DATA FOR THE TASK:
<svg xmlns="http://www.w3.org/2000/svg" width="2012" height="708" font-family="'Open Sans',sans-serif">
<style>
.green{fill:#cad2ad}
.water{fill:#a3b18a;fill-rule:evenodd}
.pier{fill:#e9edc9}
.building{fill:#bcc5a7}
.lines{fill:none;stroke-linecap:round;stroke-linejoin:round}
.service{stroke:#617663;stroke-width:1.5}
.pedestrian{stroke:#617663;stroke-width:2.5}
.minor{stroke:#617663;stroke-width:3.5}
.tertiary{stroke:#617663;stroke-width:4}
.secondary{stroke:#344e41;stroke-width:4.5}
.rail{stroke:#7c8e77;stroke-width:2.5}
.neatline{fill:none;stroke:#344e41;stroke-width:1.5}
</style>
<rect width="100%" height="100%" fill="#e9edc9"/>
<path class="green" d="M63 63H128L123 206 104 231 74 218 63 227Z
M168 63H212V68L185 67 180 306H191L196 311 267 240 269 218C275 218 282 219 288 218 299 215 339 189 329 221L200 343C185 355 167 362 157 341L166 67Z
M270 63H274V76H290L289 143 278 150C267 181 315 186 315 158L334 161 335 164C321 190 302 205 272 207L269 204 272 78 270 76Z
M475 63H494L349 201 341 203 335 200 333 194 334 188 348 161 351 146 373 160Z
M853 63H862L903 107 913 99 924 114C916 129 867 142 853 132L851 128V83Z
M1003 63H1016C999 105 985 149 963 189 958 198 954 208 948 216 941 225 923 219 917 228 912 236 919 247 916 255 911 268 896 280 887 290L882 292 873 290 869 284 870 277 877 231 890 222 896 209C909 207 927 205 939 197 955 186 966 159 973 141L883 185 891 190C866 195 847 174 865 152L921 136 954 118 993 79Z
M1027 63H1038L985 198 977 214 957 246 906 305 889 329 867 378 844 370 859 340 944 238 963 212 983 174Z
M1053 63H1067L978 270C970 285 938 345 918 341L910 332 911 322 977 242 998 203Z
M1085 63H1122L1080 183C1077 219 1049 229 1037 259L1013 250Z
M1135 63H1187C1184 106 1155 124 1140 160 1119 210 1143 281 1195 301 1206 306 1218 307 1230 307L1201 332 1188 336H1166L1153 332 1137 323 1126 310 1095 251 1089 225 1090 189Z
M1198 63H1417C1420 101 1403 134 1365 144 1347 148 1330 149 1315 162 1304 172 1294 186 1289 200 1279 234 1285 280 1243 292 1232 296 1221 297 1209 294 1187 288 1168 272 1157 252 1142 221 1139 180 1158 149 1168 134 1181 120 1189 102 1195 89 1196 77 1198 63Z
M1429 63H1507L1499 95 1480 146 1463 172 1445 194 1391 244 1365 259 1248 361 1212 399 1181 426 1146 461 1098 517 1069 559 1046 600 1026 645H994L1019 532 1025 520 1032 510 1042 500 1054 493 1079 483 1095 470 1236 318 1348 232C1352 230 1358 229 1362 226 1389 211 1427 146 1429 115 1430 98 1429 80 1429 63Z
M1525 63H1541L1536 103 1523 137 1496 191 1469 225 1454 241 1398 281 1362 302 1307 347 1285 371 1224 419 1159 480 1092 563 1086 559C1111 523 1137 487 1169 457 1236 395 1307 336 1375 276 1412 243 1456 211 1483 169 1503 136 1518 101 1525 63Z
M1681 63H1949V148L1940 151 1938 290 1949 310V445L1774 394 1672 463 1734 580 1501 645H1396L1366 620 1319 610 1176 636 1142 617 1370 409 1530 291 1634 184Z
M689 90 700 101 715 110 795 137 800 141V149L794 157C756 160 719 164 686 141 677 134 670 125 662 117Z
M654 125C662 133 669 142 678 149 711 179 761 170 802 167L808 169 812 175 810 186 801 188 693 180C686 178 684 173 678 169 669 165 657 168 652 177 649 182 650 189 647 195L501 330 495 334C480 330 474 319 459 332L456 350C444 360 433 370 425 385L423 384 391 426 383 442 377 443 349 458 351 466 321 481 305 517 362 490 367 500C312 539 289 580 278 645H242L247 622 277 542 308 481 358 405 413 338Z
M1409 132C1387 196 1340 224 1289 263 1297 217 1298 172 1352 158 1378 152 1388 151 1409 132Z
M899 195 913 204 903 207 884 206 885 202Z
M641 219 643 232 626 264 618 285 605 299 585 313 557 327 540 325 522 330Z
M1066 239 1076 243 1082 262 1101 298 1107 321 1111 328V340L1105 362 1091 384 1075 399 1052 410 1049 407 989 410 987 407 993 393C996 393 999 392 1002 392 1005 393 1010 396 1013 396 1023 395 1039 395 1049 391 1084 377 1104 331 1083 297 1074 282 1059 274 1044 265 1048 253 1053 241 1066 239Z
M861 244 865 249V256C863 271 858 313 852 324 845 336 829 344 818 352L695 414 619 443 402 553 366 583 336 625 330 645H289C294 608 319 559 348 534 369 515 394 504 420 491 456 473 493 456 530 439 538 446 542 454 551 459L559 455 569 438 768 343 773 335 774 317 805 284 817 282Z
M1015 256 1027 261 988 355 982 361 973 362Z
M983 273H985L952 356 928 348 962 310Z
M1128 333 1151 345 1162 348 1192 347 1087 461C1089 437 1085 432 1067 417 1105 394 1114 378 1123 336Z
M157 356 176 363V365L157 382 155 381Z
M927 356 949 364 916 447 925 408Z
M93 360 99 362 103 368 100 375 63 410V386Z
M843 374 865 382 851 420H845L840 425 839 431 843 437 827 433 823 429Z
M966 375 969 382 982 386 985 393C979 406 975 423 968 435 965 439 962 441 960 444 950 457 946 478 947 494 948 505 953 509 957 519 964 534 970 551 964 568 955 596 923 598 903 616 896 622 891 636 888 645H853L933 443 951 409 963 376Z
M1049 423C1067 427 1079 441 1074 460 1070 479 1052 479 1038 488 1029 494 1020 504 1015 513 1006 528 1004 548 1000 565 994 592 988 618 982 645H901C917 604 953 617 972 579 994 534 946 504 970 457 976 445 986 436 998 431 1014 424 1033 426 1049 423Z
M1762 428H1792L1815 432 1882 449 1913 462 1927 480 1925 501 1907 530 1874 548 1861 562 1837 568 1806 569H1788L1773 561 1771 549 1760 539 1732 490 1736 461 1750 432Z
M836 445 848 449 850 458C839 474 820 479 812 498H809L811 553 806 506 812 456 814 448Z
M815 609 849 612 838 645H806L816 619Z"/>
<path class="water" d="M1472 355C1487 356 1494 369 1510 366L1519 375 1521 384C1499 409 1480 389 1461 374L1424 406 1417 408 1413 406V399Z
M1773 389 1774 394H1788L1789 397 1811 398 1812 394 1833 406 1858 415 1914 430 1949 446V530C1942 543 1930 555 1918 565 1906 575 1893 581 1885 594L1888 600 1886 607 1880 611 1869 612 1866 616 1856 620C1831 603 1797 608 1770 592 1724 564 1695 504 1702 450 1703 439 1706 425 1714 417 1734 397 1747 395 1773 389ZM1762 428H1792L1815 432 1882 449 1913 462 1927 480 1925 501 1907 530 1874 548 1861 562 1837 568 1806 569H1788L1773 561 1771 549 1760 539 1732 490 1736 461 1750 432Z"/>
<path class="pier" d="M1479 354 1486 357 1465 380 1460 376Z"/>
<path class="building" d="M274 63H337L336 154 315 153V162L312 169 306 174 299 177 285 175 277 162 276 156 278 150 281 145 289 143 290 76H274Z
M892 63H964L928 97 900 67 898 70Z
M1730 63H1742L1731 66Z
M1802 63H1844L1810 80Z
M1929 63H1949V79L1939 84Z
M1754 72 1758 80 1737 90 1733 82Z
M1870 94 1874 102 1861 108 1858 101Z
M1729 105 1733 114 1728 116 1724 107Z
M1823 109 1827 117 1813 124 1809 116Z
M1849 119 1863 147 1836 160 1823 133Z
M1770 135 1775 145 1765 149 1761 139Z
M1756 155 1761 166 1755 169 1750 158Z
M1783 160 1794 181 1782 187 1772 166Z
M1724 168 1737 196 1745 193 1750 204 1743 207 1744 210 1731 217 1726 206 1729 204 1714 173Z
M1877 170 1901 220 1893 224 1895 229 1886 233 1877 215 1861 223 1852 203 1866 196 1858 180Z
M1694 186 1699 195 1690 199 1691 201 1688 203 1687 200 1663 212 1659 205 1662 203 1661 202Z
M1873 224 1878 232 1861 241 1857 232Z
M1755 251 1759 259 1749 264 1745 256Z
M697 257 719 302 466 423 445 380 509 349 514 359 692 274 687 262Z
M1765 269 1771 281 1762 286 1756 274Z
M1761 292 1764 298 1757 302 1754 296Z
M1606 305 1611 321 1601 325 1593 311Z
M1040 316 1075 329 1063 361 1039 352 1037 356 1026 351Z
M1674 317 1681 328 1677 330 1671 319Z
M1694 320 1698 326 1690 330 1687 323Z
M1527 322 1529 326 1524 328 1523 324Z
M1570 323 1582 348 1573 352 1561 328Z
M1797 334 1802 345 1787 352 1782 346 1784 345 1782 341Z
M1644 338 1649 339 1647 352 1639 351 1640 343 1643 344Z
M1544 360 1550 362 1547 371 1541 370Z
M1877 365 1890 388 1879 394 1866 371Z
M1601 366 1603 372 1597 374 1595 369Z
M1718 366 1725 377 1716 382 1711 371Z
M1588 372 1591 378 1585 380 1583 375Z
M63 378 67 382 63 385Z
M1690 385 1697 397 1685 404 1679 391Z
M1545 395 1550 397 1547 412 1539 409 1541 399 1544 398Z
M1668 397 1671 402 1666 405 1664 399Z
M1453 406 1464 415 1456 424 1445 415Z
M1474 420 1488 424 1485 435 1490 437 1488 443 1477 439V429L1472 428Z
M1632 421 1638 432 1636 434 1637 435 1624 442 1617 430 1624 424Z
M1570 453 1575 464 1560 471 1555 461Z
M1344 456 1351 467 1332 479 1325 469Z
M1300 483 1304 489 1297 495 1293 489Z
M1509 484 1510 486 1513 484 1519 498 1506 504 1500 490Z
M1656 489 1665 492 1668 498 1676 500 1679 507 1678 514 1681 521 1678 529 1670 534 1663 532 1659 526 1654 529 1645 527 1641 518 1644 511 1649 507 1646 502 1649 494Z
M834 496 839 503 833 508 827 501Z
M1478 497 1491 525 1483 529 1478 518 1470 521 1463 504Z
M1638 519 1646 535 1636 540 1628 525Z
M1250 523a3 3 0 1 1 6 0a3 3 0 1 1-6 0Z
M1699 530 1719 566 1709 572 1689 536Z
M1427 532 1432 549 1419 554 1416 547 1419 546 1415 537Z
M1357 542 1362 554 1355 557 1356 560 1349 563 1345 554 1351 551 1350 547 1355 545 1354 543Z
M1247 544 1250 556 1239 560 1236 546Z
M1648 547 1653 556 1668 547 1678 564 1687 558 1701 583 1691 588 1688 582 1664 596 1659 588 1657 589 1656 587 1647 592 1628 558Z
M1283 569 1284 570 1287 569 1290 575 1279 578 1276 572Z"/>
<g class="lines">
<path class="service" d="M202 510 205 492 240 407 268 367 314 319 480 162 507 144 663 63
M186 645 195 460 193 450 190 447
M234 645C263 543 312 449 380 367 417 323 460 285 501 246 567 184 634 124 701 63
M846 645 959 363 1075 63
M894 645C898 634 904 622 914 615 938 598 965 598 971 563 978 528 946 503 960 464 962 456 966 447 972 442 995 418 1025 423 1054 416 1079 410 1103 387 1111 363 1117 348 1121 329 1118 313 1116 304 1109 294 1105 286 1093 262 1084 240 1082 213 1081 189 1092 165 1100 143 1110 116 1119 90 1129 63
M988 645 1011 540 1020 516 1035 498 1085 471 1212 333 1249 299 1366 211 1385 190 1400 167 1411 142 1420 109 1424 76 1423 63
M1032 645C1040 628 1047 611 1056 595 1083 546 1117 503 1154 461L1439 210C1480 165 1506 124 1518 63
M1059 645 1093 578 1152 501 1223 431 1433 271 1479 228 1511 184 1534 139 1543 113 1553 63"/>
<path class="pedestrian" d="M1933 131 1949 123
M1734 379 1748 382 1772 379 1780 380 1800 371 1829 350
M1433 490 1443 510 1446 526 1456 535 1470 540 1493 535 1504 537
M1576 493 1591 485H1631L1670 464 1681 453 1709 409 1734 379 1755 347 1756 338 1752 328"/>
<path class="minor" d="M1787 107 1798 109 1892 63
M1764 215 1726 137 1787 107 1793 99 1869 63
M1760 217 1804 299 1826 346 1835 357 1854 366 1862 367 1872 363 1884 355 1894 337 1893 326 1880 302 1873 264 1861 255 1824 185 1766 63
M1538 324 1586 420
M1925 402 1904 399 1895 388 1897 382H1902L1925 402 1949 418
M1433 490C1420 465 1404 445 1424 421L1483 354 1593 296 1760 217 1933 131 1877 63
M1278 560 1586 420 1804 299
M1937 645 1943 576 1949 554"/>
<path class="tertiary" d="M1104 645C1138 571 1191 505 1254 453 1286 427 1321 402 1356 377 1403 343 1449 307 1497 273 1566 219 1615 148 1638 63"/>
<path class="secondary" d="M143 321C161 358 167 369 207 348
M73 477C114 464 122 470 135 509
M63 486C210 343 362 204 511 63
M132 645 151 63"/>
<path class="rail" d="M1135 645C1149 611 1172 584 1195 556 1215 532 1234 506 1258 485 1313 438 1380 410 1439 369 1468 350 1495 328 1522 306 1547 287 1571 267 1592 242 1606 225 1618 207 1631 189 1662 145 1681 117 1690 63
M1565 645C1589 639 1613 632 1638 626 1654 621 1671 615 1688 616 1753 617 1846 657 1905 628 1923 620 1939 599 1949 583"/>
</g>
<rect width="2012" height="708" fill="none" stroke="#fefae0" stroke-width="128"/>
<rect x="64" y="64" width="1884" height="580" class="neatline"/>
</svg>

WHAT IS EXPECTED:
Leave out every line ahead of the one containing "M1937 645 1943" and print the rest of the listing exactly.

TASK RESULT:
M1937 645 1943 576 1949 554"/>
<path class="tertiary" d="M1104 645C1138 571 1191 505 1254 453 1286 427 1321 402 1356 377 1403 343 1449 307 1497 273 1566 219 1615 148 1638 63"/>
<path class="secondary" d="M143 321C161 358 167 369 207 348
M73 477C114 464 122 470 135 509
M63 486C210 343 362 204 511 63
M132 645 151 63"/>
<path class="rail" d="M1135 645C1149 611 1172 584 1195 556 1215 532 1234 506 1258 485 1313 438 1380 410 1439 369 1468 350 1495 328 1522 306 1547 287 1571 267 1592 242 1606 225 1618 207 1631 189 1662 145 1681 117 1690 63
M1565 645C1589 639 1613 632 1638 626 1654 621 1671 615 1688 616 1753 617 1846 657 1905 628 1923 620 1939 599 1949 583"/>
</g>
<rect width="2012" height="708" fill="none" stroke="#fefae0" stroke-width="128"/>
<rect x="64" y="64" width="1884" height="580" class="neatline"/>
</svg>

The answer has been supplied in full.